**What's contraction good for?**

We are looking for a deductive system for classical propositional logic in which in proof-search (i.e. bottom-up) no duplication ever happens. Contraction is duplication, as is additive context treatment.

If you're used to the sequent calculus, you'll think that we're out of our minds. We're not. By allowing deep inference we can split contraction into two rules, atomic contraction and medial, medial does not duplicate anything. Now how to get rid of atomic contraction? First, notice that we have the cocontraction rule, the dual of contraction, which is collapsing two equals in a conjunction into one when seen bottom up. Now, imagine a contraction of an atom in a proof (say in the sequent calculus). Look at the two copies. Trace their path up to the leaves of the proof. There, they disappear in an axiom, so for each of the two copies, there is a dual atom, the "killer". Trace the path of the two killers down to the conclusion of the contraction. So here we have one victim (the atom that's duplicated) and two killers (the dual atoms that will end up in an identity axiom with the copies). Now, rather than duplicating the victim, and letting each killer kill one copy, we can do the following: not duplicate the victim (remove the contraction) and collapse the two killers into one (by using cocontraction). One killer, one victim, we have a proof in which we have replaced an instance of contraction by cocontraction. Proceed with the remaining contraction instances, done.

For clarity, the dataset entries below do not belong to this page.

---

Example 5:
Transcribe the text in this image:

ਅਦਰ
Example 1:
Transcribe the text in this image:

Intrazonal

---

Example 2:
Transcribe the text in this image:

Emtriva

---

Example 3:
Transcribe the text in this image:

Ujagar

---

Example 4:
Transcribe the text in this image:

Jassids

The difficulty is in the fact that, in order to collapse the two killers into one, they have to be close together (in the same conjunction). But they could be anywhere. How to bring them together without breaking the proof? We don't know, and the counterexample I present now shows that, in the system we have, this is impossible.

Note that formulae that require the use of contraction in the sequent calculus in order to prove them, e.g. Peirce's law, often can be proved without contraction in KS U {ac^} (cocontraction). But not all of them:

Proposition. System (KS \ {ac_}) U {ac^} is incomplete.

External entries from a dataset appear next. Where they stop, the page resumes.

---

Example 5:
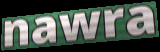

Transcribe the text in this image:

nawra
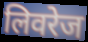
लिवरेज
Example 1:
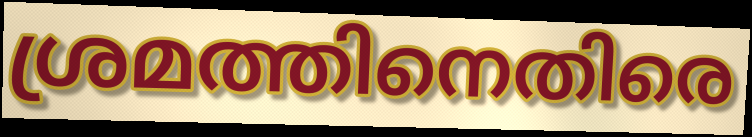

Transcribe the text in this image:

ശ്രമത്തിനെതിരെ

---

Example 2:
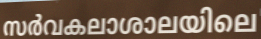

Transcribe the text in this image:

സർവകലാശാലയിലെ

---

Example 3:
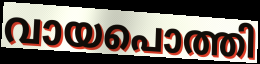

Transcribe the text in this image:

വായപൊത്തി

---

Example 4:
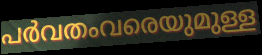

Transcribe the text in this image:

പർവതംവരെയുമുള്ള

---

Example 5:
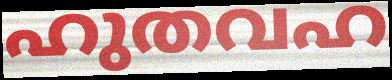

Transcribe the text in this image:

ഹുതവഹ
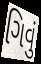
ગિવું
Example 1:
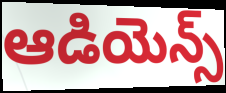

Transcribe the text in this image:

ఆడియెన్స్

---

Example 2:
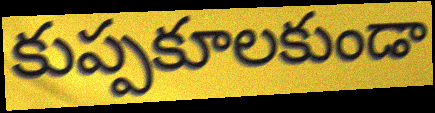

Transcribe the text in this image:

కుప్పకూలకుండా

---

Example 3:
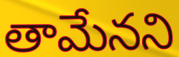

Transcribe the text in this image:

తామేనని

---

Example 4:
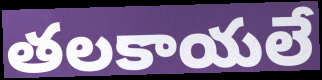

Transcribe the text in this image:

తలకాయలే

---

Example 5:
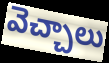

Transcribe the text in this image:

వెచ్చాలు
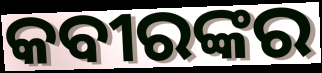
କବୀରଙ୍କର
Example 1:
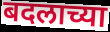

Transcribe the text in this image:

बदलाच्या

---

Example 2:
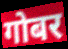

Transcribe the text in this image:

गोबर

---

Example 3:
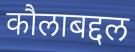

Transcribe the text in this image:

कौलाबद्दल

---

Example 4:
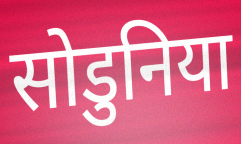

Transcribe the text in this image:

सोडुनिया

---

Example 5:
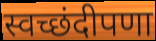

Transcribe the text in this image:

स्वच्छंदीपणा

Proof. Consider the valid formula

[ ( [a,b] , [-c,(a,b)] ) , (-a,-d) , ( [(c,d),-b] , [c,d] ) ] ,

which I will show to be not provable in the system.

Note that there are three conjunctions, left, middle and right. To simplify the case analysis, note that the formula is symmetric with respect to the comma in the middle conjunction.

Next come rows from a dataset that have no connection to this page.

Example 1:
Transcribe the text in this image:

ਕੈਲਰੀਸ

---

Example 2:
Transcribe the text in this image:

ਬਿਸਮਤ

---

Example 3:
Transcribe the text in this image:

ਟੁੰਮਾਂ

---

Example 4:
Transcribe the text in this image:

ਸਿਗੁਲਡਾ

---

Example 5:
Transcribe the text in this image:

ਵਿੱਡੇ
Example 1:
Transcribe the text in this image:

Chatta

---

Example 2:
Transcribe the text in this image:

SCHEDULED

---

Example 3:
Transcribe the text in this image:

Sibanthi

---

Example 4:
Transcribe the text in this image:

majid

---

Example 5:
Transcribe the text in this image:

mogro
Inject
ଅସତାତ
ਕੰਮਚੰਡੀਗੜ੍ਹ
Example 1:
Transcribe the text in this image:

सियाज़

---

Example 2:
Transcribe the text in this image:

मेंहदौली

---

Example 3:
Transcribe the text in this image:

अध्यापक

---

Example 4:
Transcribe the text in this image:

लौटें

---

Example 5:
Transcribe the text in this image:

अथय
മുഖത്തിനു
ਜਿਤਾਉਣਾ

Rules ai_ and ac^ don't apply.

Rule aw_ applies in 12 cases, because of symmetry it suffices to check 6, in every case there is a countermodel for the premise.

Medial applies in two cases, for symmetry we just check the one where it applies in the left conjunction. We have two subcases corresponding to two ways in which the medial is applied, in both cases there is a countermodel for the premise.

Switch applies 1) inside the left conjunction (inside the right conjunction is symmetric), 2) bringing together left and middle conjunction (bringing together right and middle is symmetric), 3) bringing together left and right conjunction, and 4) bringing two conjunctions into the third. All these cases have subcases corresponding to the ways in which the switch can be applied. It's tedious but easy to check that for all these cases, there is a countermodel for the premise.

qed.

So, this somehow answers the question in the title. Thanks to Alwen for asking me that question!

Now the next question of course is whether the rules can be changed somehow in order to prove this formula without contraction, and the final question is whether there is a duplication-free system.